Page extract =
However, there are several examples in history of failed real estate fractionalisation schemes, including modern crowdfunding platforms.
The key issue influencing or limiting fractionalisation is control of the entire non-divided asset. If a property is divided into 1,000 parts, who pays for repairing the roof? Who pays for maintenance of the elevator – does that include those on lower floors? What happens when the value of the whole is bigger than the sum of the parts and one person refuses to sell?
Intermediate ownership can in principle cope with any of these problems. This type of solution (using companies, limited partnerships, trusts and, in Germany, the KAGB law) is used in real estate syndications, debt and funds. It is claimed that tokenisation would be a better solution. It is hoped that by moving to the digital world promoters can avoid regulations; avoid tax; reduce fees; achieve disintermediation; speed up transactions; avoid public information being made available; exploit the efficiencies of blockchain; and enable crypto currency trades.
Connecting blockchain and real estate is by no means fanciful. However, the work needed to justify the digitalisation of data requires velocity of transactions, so that the use of a building – security passes, use of power, meeting rooms and so on, which is already fractionalised – is more likely to be tokenised than ownership. We already see utility tokens; but security tokens denoting fractional asset ownership are where the main action is happening.

Dataset items:
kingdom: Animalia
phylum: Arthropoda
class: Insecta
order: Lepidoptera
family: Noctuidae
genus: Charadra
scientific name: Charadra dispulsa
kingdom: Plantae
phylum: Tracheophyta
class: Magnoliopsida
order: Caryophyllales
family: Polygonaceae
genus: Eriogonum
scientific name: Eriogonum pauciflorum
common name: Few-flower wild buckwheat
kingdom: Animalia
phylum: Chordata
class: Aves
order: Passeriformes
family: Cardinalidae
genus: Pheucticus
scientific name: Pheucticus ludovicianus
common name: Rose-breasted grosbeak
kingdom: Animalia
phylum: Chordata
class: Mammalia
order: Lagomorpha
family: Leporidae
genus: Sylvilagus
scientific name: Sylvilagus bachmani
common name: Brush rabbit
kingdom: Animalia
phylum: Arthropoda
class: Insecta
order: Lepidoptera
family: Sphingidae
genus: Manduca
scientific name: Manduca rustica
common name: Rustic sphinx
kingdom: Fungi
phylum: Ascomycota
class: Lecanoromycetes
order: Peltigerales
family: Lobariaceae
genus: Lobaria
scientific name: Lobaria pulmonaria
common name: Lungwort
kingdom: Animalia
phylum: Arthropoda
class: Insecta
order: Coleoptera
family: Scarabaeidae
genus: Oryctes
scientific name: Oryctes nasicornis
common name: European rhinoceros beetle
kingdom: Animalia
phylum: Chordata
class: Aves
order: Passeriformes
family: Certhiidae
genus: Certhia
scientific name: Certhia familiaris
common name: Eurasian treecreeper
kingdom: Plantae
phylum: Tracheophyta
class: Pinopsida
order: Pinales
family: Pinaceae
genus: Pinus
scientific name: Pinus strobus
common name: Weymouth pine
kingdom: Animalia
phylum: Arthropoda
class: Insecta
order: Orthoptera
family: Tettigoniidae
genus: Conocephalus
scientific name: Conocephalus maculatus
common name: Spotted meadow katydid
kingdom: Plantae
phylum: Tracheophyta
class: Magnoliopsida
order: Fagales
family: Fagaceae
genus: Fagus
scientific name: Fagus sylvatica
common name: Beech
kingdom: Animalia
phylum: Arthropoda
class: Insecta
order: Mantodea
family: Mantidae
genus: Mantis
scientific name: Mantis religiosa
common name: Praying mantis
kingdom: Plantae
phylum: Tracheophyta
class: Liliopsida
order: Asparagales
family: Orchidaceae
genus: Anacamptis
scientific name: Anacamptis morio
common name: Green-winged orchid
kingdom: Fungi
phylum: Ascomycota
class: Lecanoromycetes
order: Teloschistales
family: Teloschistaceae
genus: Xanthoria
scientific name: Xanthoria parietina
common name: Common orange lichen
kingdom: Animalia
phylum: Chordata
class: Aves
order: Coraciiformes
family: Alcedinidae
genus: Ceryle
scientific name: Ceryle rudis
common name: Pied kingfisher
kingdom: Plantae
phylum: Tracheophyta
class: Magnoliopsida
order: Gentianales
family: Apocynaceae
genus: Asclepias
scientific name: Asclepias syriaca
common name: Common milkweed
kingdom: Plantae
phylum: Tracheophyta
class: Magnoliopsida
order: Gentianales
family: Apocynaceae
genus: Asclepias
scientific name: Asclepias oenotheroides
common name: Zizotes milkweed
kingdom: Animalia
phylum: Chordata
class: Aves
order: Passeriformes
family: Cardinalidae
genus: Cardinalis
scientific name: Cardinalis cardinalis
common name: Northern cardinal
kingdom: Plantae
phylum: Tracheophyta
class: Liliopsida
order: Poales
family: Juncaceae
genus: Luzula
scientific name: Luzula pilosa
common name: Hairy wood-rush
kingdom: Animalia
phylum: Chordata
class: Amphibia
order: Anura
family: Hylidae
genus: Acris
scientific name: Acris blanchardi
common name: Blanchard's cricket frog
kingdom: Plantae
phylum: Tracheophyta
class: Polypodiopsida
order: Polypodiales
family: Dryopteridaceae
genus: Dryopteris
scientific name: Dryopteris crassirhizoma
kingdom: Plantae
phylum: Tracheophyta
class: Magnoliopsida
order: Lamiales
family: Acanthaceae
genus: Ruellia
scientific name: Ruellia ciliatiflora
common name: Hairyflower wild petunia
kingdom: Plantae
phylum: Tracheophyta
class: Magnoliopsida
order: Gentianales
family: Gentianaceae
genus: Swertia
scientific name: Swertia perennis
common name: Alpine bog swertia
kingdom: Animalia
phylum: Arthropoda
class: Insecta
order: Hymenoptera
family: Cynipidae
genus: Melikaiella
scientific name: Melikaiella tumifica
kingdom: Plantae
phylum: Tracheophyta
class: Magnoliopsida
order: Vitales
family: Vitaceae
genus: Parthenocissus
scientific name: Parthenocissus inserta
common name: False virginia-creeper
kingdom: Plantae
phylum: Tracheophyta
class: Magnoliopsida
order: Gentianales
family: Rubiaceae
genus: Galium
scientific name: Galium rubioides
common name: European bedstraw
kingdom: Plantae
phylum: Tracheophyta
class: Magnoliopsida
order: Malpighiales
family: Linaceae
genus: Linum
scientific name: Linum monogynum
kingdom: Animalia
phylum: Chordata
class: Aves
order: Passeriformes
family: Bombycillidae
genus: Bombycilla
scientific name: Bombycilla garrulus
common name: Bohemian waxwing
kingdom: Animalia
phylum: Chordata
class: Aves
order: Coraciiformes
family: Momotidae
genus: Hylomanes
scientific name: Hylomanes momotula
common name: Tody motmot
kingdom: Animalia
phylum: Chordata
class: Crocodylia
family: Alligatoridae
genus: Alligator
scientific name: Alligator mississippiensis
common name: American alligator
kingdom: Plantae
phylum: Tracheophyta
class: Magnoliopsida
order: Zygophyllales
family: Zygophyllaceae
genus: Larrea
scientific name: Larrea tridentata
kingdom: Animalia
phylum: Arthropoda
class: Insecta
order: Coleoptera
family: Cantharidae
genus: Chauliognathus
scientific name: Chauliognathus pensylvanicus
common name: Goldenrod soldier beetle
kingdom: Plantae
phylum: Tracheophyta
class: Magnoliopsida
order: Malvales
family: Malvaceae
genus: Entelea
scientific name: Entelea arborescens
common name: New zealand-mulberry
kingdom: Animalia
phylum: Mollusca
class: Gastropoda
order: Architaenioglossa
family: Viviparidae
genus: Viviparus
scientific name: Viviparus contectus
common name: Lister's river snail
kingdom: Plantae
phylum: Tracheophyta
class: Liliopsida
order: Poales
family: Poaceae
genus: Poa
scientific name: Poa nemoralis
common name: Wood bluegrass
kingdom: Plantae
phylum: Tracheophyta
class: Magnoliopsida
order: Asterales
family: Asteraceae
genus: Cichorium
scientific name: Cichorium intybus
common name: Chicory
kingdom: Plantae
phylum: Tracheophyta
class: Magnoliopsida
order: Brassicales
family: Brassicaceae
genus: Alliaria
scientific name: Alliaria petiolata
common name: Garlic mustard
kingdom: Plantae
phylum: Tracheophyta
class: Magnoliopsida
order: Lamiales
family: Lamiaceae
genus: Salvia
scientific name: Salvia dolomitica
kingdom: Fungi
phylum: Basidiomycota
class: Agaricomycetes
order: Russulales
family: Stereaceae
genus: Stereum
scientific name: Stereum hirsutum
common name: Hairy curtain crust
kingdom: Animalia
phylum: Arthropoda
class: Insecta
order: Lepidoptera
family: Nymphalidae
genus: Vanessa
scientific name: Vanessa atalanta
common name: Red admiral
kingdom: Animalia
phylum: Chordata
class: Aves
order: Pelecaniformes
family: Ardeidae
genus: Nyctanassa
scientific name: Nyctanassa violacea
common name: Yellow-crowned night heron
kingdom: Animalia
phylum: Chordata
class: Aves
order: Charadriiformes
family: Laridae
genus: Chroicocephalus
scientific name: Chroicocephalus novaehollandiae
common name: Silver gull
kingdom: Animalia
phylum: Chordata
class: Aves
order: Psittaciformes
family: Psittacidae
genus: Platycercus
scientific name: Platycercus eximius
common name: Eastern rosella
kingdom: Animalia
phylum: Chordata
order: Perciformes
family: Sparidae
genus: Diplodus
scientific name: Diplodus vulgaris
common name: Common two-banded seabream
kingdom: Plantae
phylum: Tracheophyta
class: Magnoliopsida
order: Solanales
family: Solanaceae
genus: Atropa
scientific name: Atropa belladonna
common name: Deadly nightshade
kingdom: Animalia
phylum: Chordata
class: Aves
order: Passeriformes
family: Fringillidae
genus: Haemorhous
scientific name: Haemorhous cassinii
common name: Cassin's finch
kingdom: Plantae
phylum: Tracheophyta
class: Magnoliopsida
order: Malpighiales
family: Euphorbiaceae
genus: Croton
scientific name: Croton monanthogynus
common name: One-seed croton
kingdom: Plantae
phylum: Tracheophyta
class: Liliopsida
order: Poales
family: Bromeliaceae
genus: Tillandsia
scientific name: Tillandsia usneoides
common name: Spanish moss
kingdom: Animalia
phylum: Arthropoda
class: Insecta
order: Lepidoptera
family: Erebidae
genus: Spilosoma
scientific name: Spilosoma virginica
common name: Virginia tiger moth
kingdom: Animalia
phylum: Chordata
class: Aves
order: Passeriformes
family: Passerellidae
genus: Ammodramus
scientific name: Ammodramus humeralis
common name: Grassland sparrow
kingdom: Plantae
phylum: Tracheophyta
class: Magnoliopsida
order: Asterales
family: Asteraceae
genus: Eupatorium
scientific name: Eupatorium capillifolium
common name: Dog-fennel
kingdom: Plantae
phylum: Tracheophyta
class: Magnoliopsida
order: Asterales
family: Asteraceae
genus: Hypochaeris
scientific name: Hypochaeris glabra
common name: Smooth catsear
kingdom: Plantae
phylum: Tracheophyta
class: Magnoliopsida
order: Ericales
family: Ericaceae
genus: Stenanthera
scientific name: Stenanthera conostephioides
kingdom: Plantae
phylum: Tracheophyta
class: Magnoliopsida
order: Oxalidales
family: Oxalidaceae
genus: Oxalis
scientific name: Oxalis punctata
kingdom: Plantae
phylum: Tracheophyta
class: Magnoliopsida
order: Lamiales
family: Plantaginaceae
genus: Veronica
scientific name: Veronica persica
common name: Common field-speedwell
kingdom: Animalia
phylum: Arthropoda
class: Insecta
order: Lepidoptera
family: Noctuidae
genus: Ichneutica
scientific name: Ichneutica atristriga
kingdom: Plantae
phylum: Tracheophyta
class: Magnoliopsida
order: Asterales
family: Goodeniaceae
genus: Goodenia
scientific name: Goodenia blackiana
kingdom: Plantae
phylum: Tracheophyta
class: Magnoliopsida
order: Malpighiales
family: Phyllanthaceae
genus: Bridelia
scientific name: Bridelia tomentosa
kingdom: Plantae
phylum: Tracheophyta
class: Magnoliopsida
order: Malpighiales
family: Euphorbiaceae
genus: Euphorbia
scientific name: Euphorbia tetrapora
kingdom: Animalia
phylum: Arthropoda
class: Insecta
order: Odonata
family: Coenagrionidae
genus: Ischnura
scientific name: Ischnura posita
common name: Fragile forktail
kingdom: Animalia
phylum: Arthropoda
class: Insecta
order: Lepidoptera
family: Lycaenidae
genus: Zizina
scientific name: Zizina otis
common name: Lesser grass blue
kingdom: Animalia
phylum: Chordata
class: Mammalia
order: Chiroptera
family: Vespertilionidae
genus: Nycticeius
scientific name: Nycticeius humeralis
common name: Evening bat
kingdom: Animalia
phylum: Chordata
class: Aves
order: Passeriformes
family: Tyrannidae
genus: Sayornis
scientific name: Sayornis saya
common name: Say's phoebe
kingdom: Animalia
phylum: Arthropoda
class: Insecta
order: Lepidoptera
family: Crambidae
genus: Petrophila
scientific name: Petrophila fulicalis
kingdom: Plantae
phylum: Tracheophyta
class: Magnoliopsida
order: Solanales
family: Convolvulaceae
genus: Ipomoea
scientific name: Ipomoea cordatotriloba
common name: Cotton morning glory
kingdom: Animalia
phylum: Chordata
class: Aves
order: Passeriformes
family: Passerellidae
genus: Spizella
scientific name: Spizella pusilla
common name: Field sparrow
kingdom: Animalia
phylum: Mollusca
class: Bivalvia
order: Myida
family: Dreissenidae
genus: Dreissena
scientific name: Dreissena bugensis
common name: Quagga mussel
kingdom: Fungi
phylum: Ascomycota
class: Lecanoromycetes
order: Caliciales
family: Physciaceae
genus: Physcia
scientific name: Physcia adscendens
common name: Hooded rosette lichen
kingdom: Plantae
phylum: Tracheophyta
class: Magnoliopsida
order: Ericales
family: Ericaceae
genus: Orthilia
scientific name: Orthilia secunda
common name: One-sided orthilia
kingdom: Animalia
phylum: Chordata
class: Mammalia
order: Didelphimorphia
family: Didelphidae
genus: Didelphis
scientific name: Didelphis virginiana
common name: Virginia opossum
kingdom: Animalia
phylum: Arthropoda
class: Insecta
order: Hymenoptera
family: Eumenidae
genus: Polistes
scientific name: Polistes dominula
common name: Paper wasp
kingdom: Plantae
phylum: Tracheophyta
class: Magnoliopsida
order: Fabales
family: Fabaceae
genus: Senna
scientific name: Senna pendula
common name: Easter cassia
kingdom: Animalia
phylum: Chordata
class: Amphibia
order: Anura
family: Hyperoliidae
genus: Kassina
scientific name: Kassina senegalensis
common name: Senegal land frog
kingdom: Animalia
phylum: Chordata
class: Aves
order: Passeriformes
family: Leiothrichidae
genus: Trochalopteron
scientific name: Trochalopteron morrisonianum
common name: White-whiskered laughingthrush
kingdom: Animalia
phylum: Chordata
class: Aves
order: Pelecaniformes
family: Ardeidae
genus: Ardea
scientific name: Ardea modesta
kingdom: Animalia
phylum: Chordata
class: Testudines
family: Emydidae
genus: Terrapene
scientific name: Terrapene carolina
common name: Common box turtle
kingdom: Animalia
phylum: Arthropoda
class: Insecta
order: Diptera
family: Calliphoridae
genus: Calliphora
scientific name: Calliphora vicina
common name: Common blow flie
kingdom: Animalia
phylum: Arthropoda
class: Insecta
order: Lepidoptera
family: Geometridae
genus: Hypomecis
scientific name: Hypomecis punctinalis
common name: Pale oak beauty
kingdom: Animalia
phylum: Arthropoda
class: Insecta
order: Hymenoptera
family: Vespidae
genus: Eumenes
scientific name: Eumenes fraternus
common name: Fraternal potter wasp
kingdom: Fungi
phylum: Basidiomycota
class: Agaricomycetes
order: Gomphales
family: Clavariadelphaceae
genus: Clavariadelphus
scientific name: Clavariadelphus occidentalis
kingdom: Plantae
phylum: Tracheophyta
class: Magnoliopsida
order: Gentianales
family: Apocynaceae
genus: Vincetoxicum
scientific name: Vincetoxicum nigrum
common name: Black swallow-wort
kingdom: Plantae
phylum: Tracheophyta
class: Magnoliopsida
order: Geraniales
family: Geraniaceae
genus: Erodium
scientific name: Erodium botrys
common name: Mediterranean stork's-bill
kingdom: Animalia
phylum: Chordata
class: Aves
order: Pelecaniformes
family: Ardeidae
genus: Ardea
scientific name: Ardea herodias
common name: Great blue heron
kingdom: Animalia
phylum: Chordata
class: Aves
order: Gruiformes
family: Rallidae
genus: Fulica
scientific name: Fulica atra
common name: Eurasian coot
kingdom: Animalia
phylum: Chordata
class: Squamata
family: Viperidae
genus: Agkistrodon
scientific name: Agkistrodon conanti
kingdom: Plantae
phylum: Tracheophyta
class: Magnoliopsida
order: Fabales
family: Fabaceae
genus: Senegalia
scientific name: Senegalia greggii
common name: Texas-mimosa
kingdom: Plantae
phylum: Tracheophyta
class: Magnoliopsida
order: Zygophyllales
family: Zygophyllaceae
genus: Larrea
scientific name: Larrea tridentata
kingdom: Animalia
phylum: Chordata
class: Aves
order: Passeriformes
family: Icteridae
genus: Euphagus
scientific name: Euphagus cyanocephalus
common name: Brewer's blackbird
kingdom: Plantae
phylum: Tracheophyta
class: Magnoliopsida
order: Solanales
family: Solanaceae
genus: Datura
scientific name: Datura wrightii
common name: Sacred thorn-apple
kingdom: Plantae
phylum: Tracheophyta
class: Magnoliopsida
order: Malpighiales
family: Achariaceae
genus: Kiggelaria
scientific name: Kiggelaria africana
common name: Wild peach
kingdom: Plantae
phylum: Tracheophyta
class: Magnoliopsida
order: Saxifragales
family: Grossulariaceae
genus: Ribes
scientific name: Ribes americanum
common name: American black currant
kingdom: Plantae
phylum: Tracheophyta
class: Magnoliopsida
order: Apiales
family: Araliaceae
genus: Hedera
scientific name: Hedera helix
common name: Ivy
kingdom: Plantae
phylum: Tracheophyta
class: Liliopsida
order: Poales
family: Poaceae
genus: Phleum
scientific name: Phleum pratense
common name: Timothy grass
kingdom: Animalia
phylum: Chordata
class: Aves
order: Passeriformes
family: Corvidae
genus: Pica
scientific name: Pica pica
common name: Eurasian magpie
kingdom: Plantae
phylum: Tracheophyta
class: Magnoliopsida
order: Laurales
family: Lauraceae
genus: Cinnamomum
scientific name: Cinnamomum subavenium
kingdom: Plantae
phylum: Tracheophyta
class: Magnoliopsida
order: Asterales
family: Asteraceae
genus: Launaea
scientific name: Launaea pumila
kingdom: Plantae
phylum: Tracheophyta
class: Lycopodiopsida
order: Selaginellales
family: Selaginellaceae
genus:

Aim of the task =
Repeat word for word the stretch of the real estate tokenization passage that begins with "However, there are" and ends with "refuses to sell?".

Task solution =
However, there are several examples in history of failed real estate fractionalisation schemes, including modern crowdfunding platforms.
The key issue influencing or limiting fractionalisation is control of the entire non-divided asset. If a property is divided into 1,000 parts, who pays for repairing the roof? Who pays for maintenance of the elevator – does that include those on lower floors? What happens when the value of the whole is bigger than the sum of the parts and one person refuses to sell?